Susan Macdonald is Head of Buildings and Sites at The Getty Conservation Institute (GCI). She has worked in the private, government and non-profit sector in Australia and England. Susan leads a team at the GCI undertaking international work that aims to advance international practice, across archaeological sites, and buildings, urban areas. She has a particular interest in conserving modern architecture, directs the GCI’s Conserving Modern Architecture Initiative and has published widely on the subject. She is on a number of international conservation committees, editorial and academic advisory boards. Susan earned bachelor’s degrees in both science and architecture at the University of Sydney, a master’s degree in conservation studies from the Institute of Advanced Architectural Studies at the University of York and ICCROM Rome, and is a certified practicing planner.

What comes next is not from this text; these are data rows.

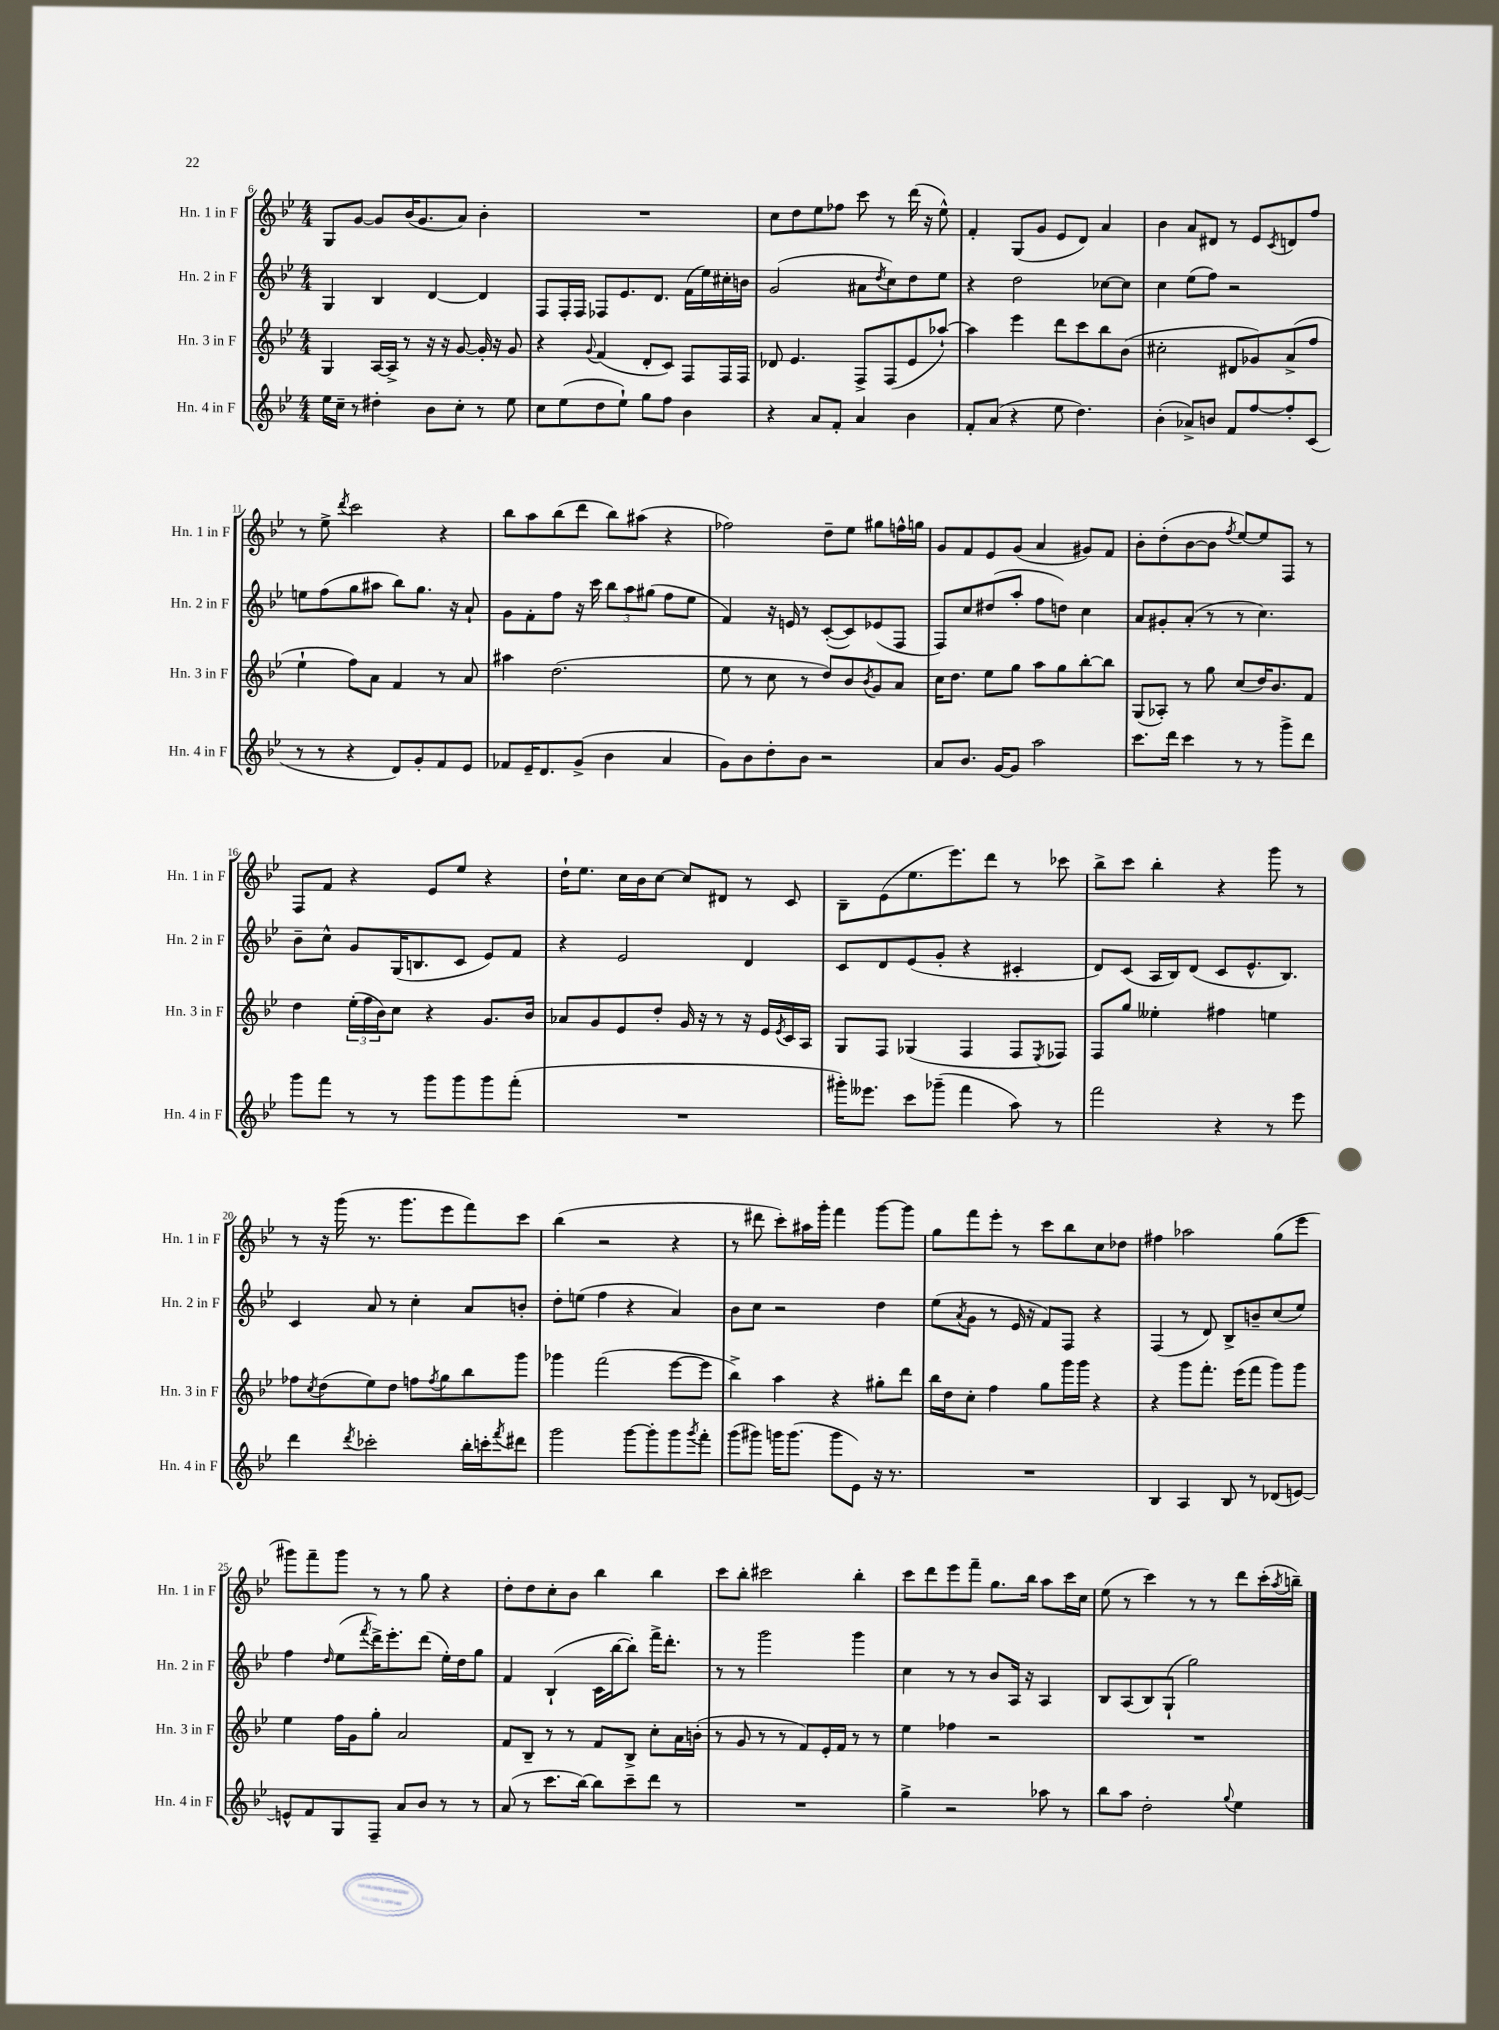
<<
\new StaffGroup <<
\new Staff = "s0" \with { instrumentName = "Hn. 1 in F" shortInstrumentName = "Hn. 1 in F" } {
    \clef treble \key bes \major \numericTimeSignature \time 4/4
    g8 g'8~ g'8 bes'16( g'8. a'8) bes'4-. |
    R1 |
    c''8 d''8 ees''8 fes''8 c'''8 r8 d'''16( r16 ees''8-^) |
    f'4-. g8( g'8 ees'8 d'8) a'4 |
    bes'4 a'8 dis'8 r8 ees'8 \acciaccatura { c'8 } d'8 f''8 |
    r8 ees''8-> \acciaccatura { d'''8 } c'''2 r4 |
    bes''8 a''8 bes''8( d'''8 bes''8) ais''8( r4 |
    fes''2) d''8-- ees''8 gis''8 f''16-^ g''16 |
    g'8 f'8 ees'8 g'8( a'4 gis'8) f'8 |
    bes'8-. d''8-.( bes'8~ bes'8 \acciaccatura { f''8 } ees''8~) ees''8 f8 r8 |
    f8 f'8 r4 ees'8 ees''8 r4 |
    d''16-! ees''8. c''16 bes'16 c''8~ c''8 dis'8 r8 c'8 |
    bes8-- ees'8( ees''8. ees'''8.) d'''8 r8 ces'''8 |
    bes''8-> c'''8 bes''4-. r4 g'''8 r8 |
    r8 r16 g'''16( r8. g'''8. ees'''8 f'''8) c'''8 |
    bes''4( r2 r4 |
    r8 dis'''8 c'''8-.) ais''16 g'''16-. f'''4 g'''8~ g'''8 |
    g''8 f'''8 ees'''8-. r8 c'''8 bes''8 c''8 des''8 |
    fis''4 aes''2 g''8( ees'''8 |
    gis'''8) f'''8-- gis'''8 r8 r8 g''8 r4 |
    d''8-. d''8 c''8-. bes'8 bes''4 bes''4 |
    c'''8 bes''8-. cis'''2 bes''4-. |
    c'''8 d'''8 ees'''8 f'''8-- g''8. bes''16 a''8 c'''16 c''16 |
    ees''8( r8 c'''4) r8 r8 d'''8 c'''16-.( \acciaccatura { a''8 } b''16--) \bar "|." |
}
\new Staff = "s1" \with { instrumentName = "Hn. 2 in F" shortInstrumentName = "Hn. 2 in F" } {
    \clef treble \key bes \major \numericTimeSignature \time 4/4
    g4 bes4 d'4~ d'4 |
    f8 f16-. f16 fes8 ees'8. d'8. f'16( ees''16) cis''16-. b'16 |
    g'2( ais'8 \acciaccatura { d''8 } c''8) d''8 ees''8 |
    r4 d''2 ces''8~ ces''8 |
    c''4 ees''8( f''8) r2 |
    e''8 f''8( g''8 ais''8 bes''8) g''8. r16 a'8-! |
    g'8 f'8-. f''8 r16 c'''16 \tuplet 3/2 { bes''8 a''8 gis''8( } f''8 ees''8 |
    f'4) r16 e'16 r8 c'8~-.( c'8) ees'8( f8 |
    f8) c''8 dis''8( a''8-. f''8 d''8) c''4 |
    a'8 gis'8-. a'8-.( r8 r8 c''4.) |
    bes'8-- c''8-^ g'8 g16( b8. c'8 ees'8) f'8 |
    r4 ees'2 d'4 |
    c'8 d'8 ees'8( g'8-. r4 cis'4-. |
    d'8) c'8( a16 bes16) d'8( c'8 ees'8.-^ bes8.) |
    c'4 a'8 r8 c''4-. a'8 b'8-. |
    d''8-. e''8( f''4 r4 a'4) |
    bes'8 c''8 r2 d''4 |
    ees''8( \acciaccatura { a'8 } g'8 r8 ees'16 r16 f'8) f8 r4 |
    f4( r8 d'8) bes8-> b'8-- c''8( ees''8) |
    f''4 \grace { d''16 } ees''8( \acciaccatura { f'''8 } d'''16->) ees'''8.-. d'''8( ees''16-.) d''16 g''8 |
    f'4 bes4-!( c'16 bes''16~ bes''8-.) f'''16-> d'''8.-. |
    r8 r8 g'''2 g'''4 |
    c''4 r8 r8 bes'8 a16 r16 a4 |
    bes8 a8( bes8) g8-!( g''2) \bar "|." |
}
\new Staff = "s2" \with { instrumentName = "Hn. 3 in F" shortInstrumentName = "Hn. 3 in F" } {
    \clef treble \key bes \major \numericTimeSignature \time 4/4
    g4 a16~ a16-> r8 r16 r16 g'8~ g'16-. r16 g'8 |
    r4 \appoggiatura { g'8 } f'4( d'8-. c'8) f8 f16 f16 |
    des'8 ees'4. f8-> f8( ees'8 aes''8~-!) |
    aes''4 ees'''4 d'''8 c'''8 bes''8 bes'8( |
    cis''2-. dis'8 ges'8) a'8->( f''8 |
    ees''4-! f''8) a'8 f'4 r8 a'8 |
    ais''4 d''2.( |
    ees''8 r8 c''8 r8 d''8) bes'8 \acciaccatura { bes'8 } g'8 a'8 |
    c''16 d''8. ees''8 g''8 a''8 g''8 bes''8~-. bes''8 |
    g8( aes8-.) r8 g''8 c''8( d''16) bes'8. f'8 |
    d''4 \tuplet 3/2 { ees''16-.( f''16 bes'16) } c''8 r4 g'8. bes'16 |
    aes'8 g'8 ees'8 d''8-. g'16 r16 r8 r16 ees'16 \acciaccatura { ees'8 } c'16 a16 |
    g8 f8 ges4( f4 f8 \acciaccatura { ees8 } fes8) |
    f8 g''8 eeses''4-. fis''4 e''4 |
    fes''8 \acciaccatura { c''8 } d''8( ees''8) d''8 f''8 \acciaccatura { f''8 } g''8 bes''8 g'''8 |
    ges'''4 f'''2( ees'''8~ ees'''8 |
    bes''4->) a''4 r4 gis''8-. d'''8 |
    bes''16 d''16 c''8-. f''4 g''8 g'''16 g'''16 r4 |
    r4 g'''8 f'''8.-. ees'''16( f'''8 g'''8) g'''8 |
    ees''4 f''16 g'16 g''8-. a'2 |
    f'8 bes8-- r8 r8 f'8 bes8-> c''8-. a'16 b'16-.( |
    r8 g'8 r8 r8 f'8) ees'16-. f'16 r8 r8 |
    ees''4 fes''4 r2 |
    R1 \bar "|." |
}
\new Staff = "s3" \with { instrumentName = "Hn. 4 in F" shortInstrumentName = "Hn. 4 in F" } {
    \clef treble \key bes \major \numericTimeSignature \time 4/4
    ees''16 c''16-- r8 dis''4-. bes'8 c''8-. r8 ees''8 |
    c''8 ees''8( d''8 ees''8-!) g''8 f''8 bes'4 |
    r4 a'8 f'8-. a'4 bes'4 |
    f'8-. a'8( r4 ees''8 d''4.) |
    bes'4-.( aes'8->) b'8 f'8 f''8~ f''8-. c'8( |
    r8 r8 r4 d'8) g'8-. f'8 ees'8 |
    fes'8 ees'16-- d'8. g'8->( bes'4 a'4 |
    g'8) bes'8 d''8-. bes'8 r2 |
    a'8 bes'8. g'16~ g'8 a''2 |
    c'''8. d'''16 c'''4 r8 r8 g'''8-> d'''8 |
    g'''8 f'''8 r8 r8 g'''8 g'''8 g'''8 f'''8-.( |
    R1 |
    gis'''16-.) eeses'''8. c'''8 ges'''8--( f'''4 a''8) r8 |
    f'''2 r4 r8 ees'''8 |
    d'''4 \acciaccatura { d'''8 } ces'''2-. bes''16-. c'''16-. \acciaccatura { f'''8 } dis'''8 |
    g'''2 g'''8~ g'''8-. g'''8 \acciaccatura { g'''8 } f'''8-. |
    g'''8( gis'''8) g'''16 g'''8.( g'''8 ees'8) r16 r8. |
    R1 |
    bes4 a4 bes8 r8 des'8( e'8~) |
    e'8-^ f'8 g8 f8-- a'8 bes'8 r8 r8 |
    a'8( r8 c'''8. bes''16~) bes''8 c'''8-- d'''8 r8 |
    R1 |
    g''4-> r2 aes''8 r8 |
    bes''8 a''8 d''2-. \appoggiatura { g''8 } ees''4 \bar "|." |
}
>>
>>
\layout { \context { \Score currentBarNumber = #6 } }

Damon Willick is Professor and Chair of the Department of Art History at Loyola Marymount University, where he teaches courses in modern and contemporary art and has a particular research concentration on American visual culture of the post-World War II period. Dr. Willick is the author of Valley Vista: Art in the San Fernando Valley, ca. 1970-1990, and has written for journals including X-TRA, Art Lies, Artpulse, Spiritus, East of Borneo, and NKA Journal of Contemporary African Art as well as numerous book chapters and museum catalog essays. Dr. Willick is an active curator and art critic, and currently serves as a contributing editor of the journal X-TRA Contemporary Art Quarterly. He received his Ph.D. in Art History from UCLA in 2004 where he also completed his undergraduate studies.
Trudi Sandmeier is the Director of Graduate Programs in Heritage Conservation and an Associate Professor of Practice in Architecture at the University of Southern California (USC). Trudi co-founded, and currently serves as president of, the Will Rogers Ranch Foundation, an organization dedicated to the ongoing restoration, rehabilitation, and preservation of Will Rogers State Historic Park, and is a board member of the Historic Preservation Education Foundation. She previously served as a member of the SurveyLA Review Committee (Planning, City of Los Angeles) and as First Vice President of the National Council for Preservation Education. Trudi worked for the Los Angeles Conservancy for more than 10 years, serving in the positions of Preservation Advocate, Broadway Initiative Coordinator, and Director of Education. She holds a B.A. in History from the University of California, Los Angeles and an M.A. in Historic Preservation Planning from Cornell University.